[DFDL-WG] DFDL Revision 033 Comments
Steve Hanson
smh at uk.ibm.com
Wed Feb 25 07:15:14 CST 2009
Hi Dave
Thanks for your comments.
However, one general observation about DFDL. It is not the case that the
end result of a DFDL parse is something that is always XML compliant. We
have been very careful to decouple parsing from transformation. If we
said that DFDL created something XML compliant, the next thing is to want
xs:attributes in the DFDL model so that the act of parsing can create XML
that includes attributes. I've worked on a project that made this mistake
and has paid the price ever since, with an overly complicated model that
forces users to know more about XML than they need to. DFDL is intended
to model and parse non-XML data. It happens to use a subset of XML Schema
as its model for convenience. But what it produces is not XML. If you want
to take the output from DFDL and create XML, fine, but that's a post-parse
transformation step.
More specifically:
- The DFDL infoset is not the XML infoset. The XML infoset is not rich
enough to carry type information, everything is character items. It can't
represent binary data. It can't ever handle hex 00 (null).

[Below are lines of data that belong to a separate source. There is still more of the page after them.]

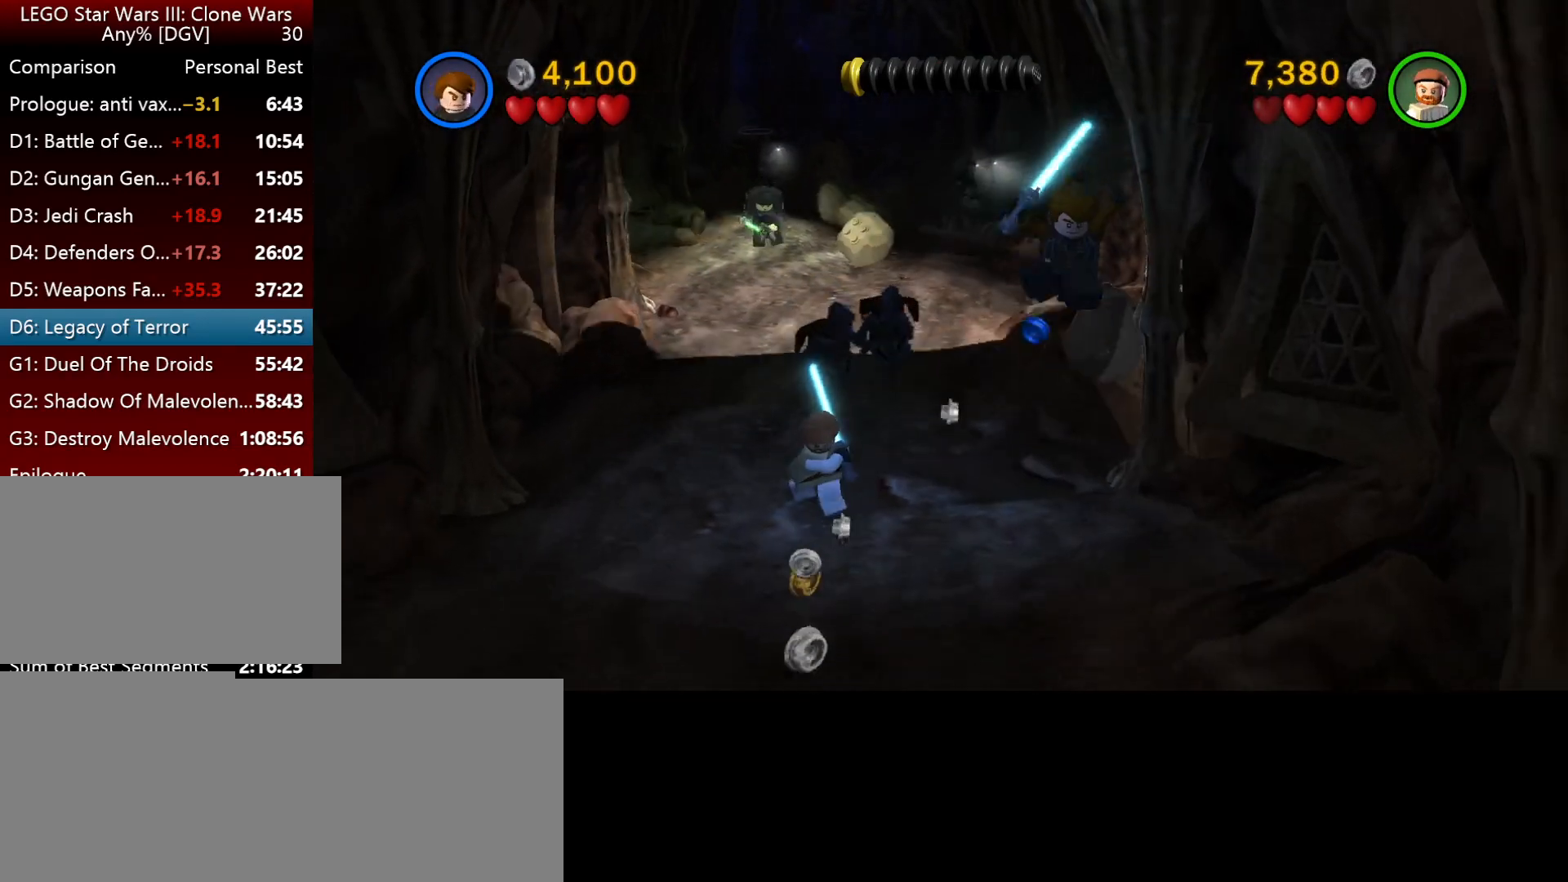
{"keys": ["k"], "events": []}
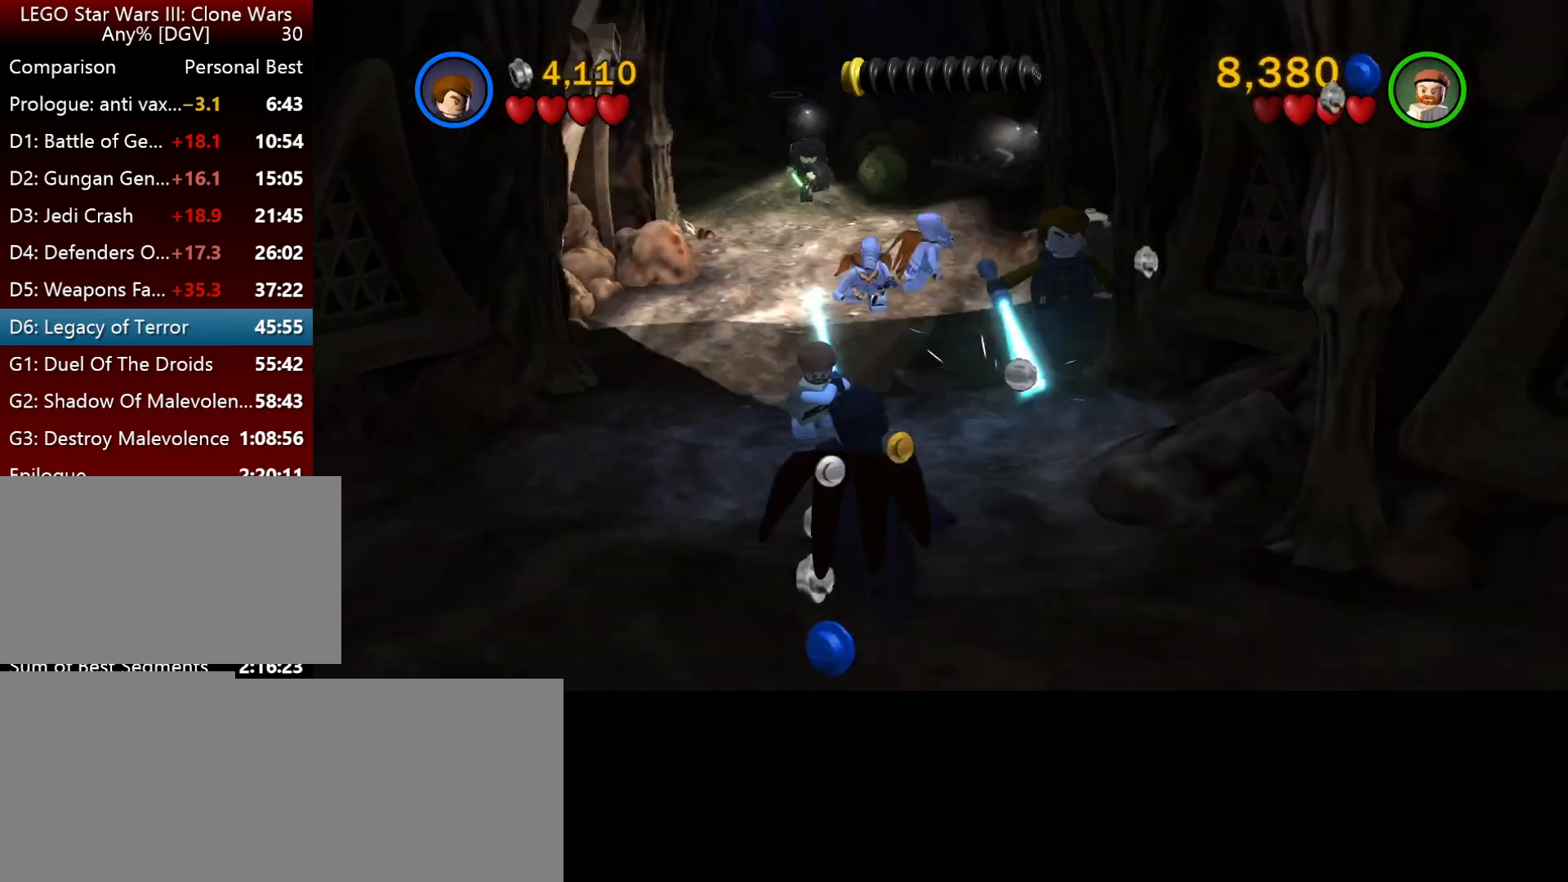
{"keys": ["k"], "events": []}
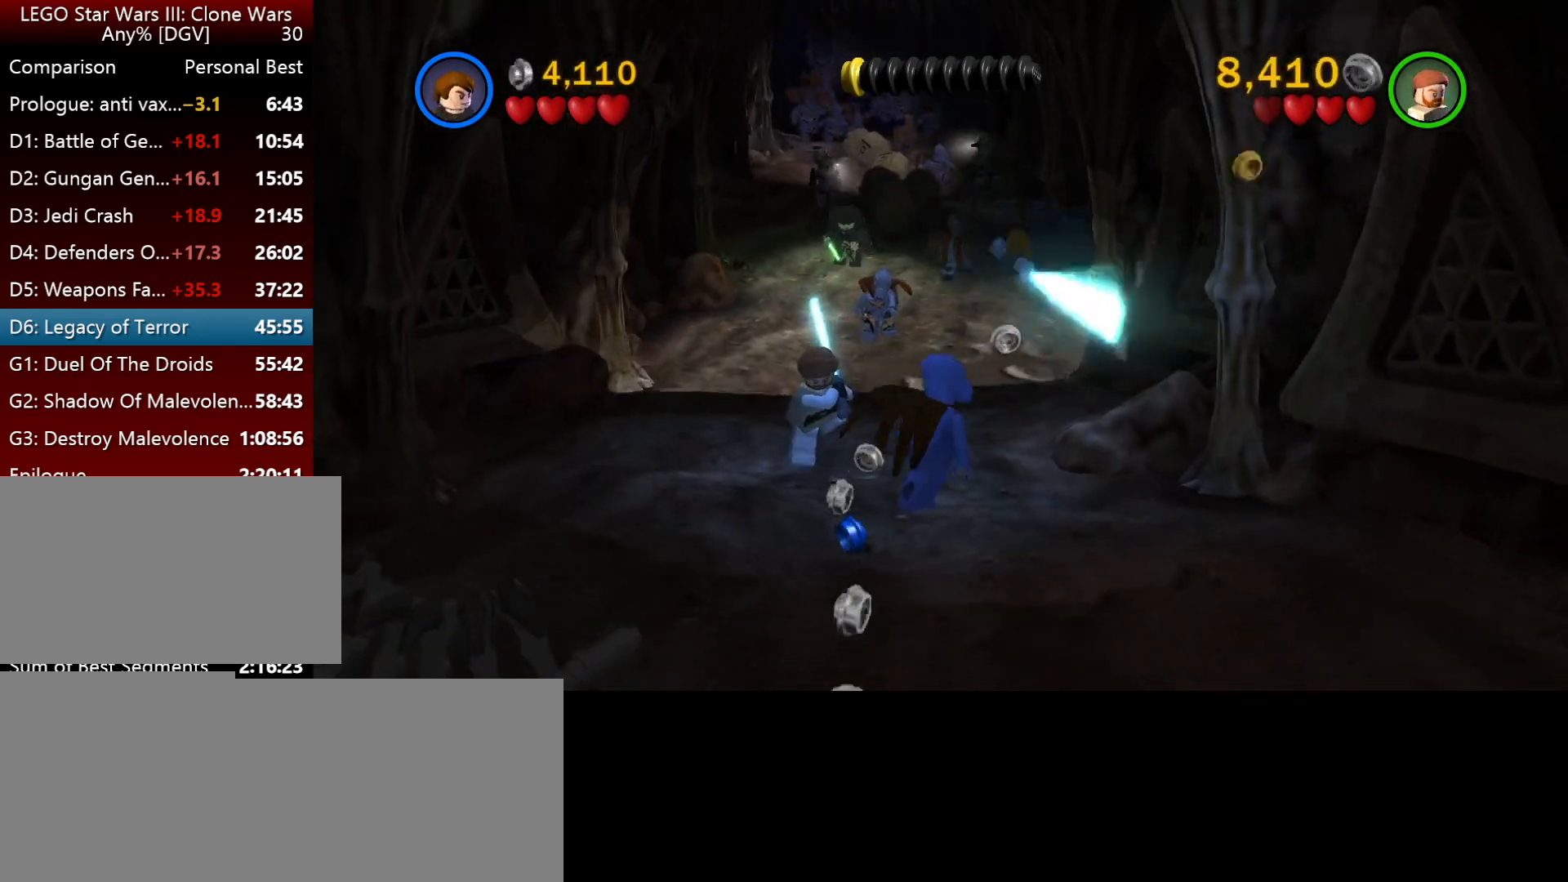
{"keys": ["k"], "events": []}
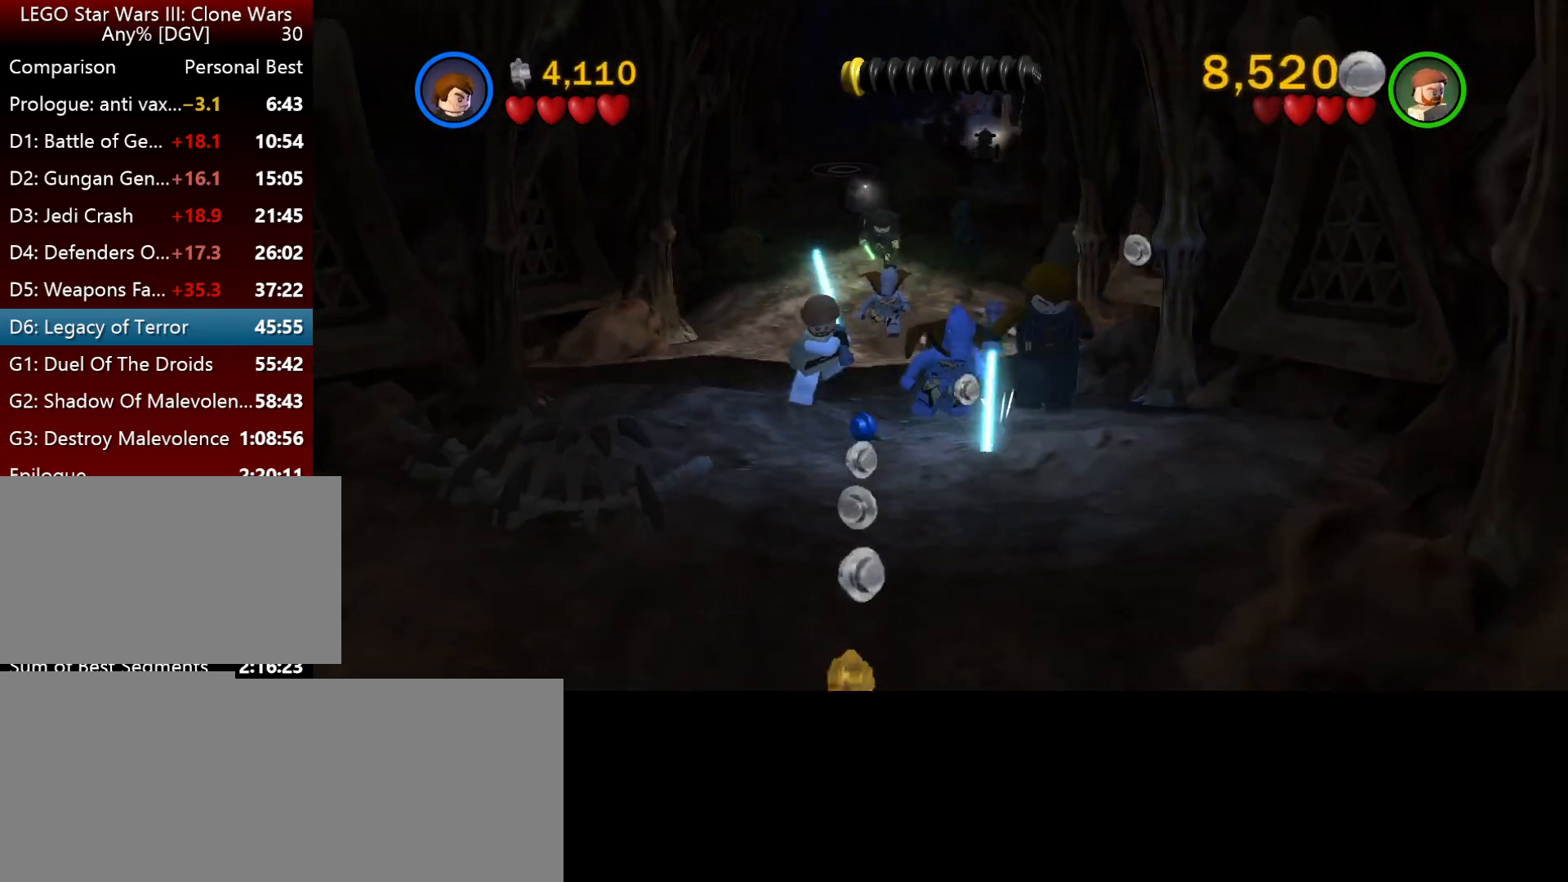
{"keys": ["k"], "events": []}
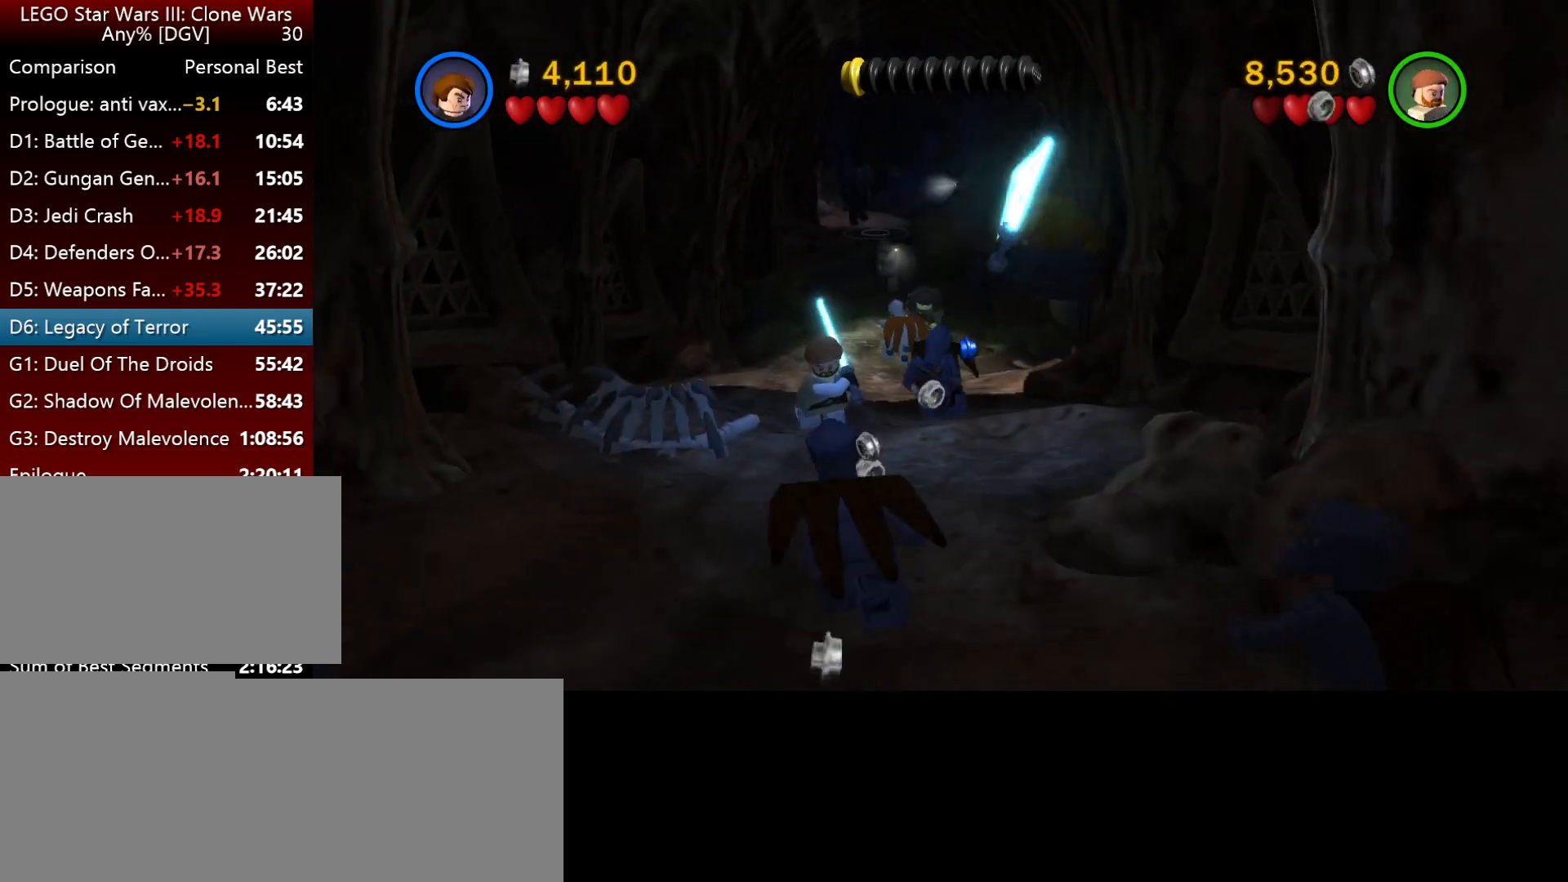
{"keys": ["k"], "events": []}
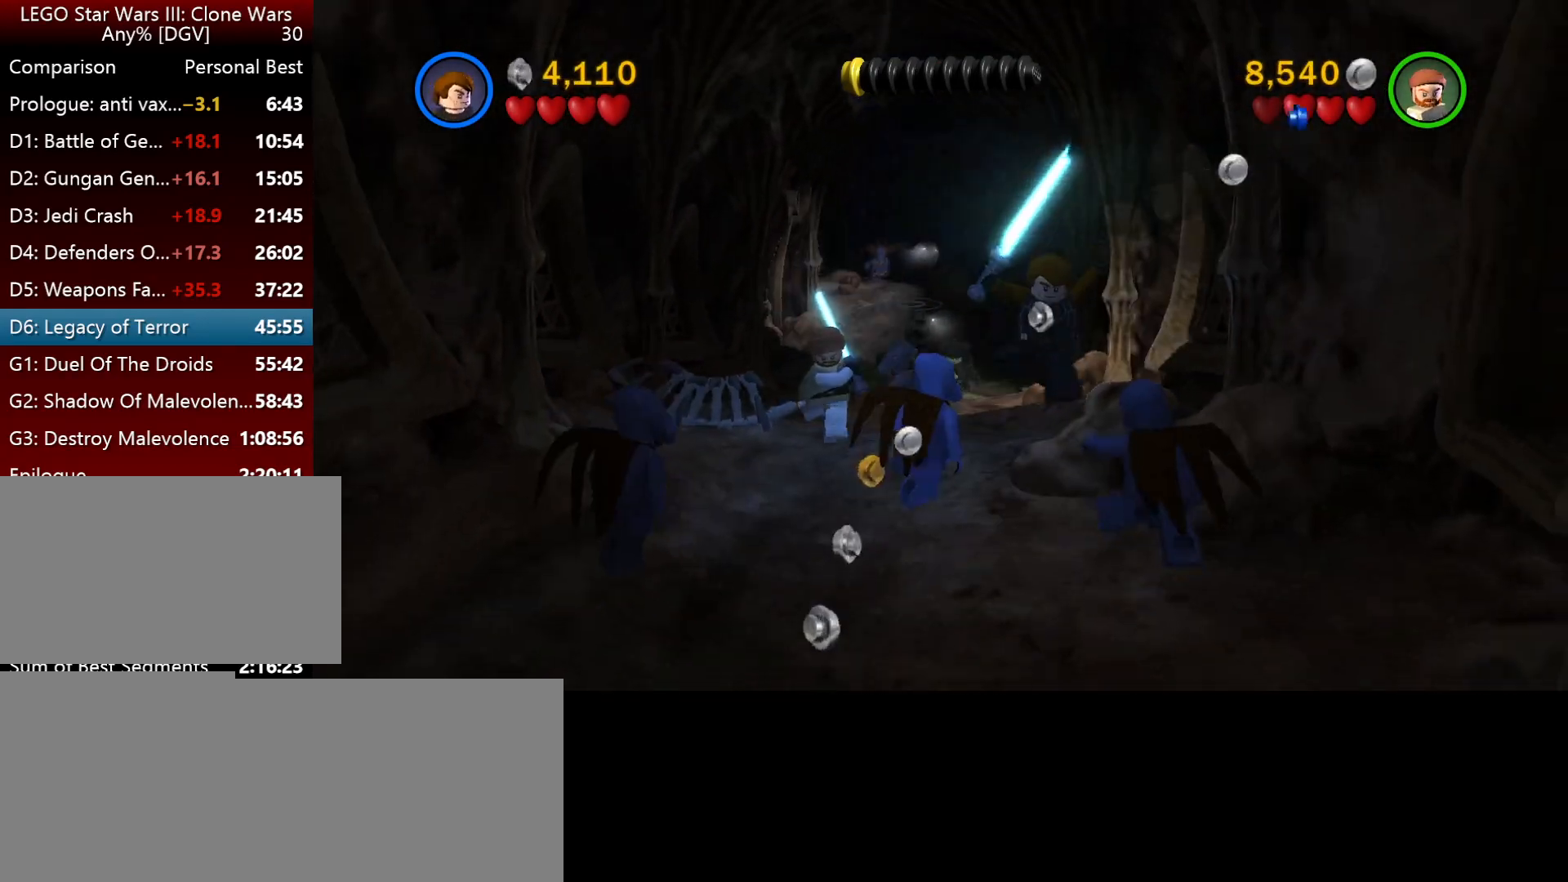
{"keys": ["k"], "events": []}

- The DFDL infoset is not the XDM. The XDM Text node assumes that the
content can be expressed as characters, that is not true of binary data.
The XDM Comment node is too restrictive.
- The DFDL infoset is not the XSD PSVI. That enforces validation of the
data as it is parsed, which is not mandated by DFDL. There were other
reasons too - I'll let Sandy Gao explain further.
However, I can see value in changing the DFDL infoset to be more
compatible with XDM, where that makes sense. We can discuss further on the
call.
Regards
Steve Hanson
Programming Model Architect
WebSphere Message Brokers
Hursley, UK
Internet: smh at uk.ibm.com
Phone (+44)/(0) 1962-815848
"Dave Glick" <dglick at dracorp.com>
Sent by: dfdl-wg-bounces at ogf.org
20/02/2009 21:40
To
<dfdl-wg at ogf.org>
cc
Subject
[DFDL-WG] DFDL Revision 033 Comments
All,
I have completed my review of draft 33 of the standard. I?ve read through
the document as a whole at several times and spent a considerable amount
of time digesting each of the sections. I?ve included nearly all my
comments in the document (attached) but because there are so many, and
reconciling them with ongoing revisions of the document may be difficult,
I?ve included what I feel are the important points in this email (I
realize there are a lot of points here, but I guess that?s what happens
when someone takes a totally fresh look at things). I would like to note
that these are all just suggestions ? I commented wherever I had a
question or concern for completeness sake, but certainly don?t expect all
of my feedback to be incorporated ? especially since many of the concerns
may have already been discussed and addressed in previous iterations of
the standard. My only goal and motivation is to and help make the best
standard possible, and hopefully some of these suggestions will be food
for thought.
General
- The document feels overly verbose and explanatory to me. There are many
whole sections and blocks of text that, while very valuable, don?t really
seem appropriate in a normative standards document. The document should
explain ?what is,? not necessarily ?why it is.? I understand that it was
previously discussed as to whether portions of the document should be
extracted and instead included in a separate non-normative ?DFDL Primer?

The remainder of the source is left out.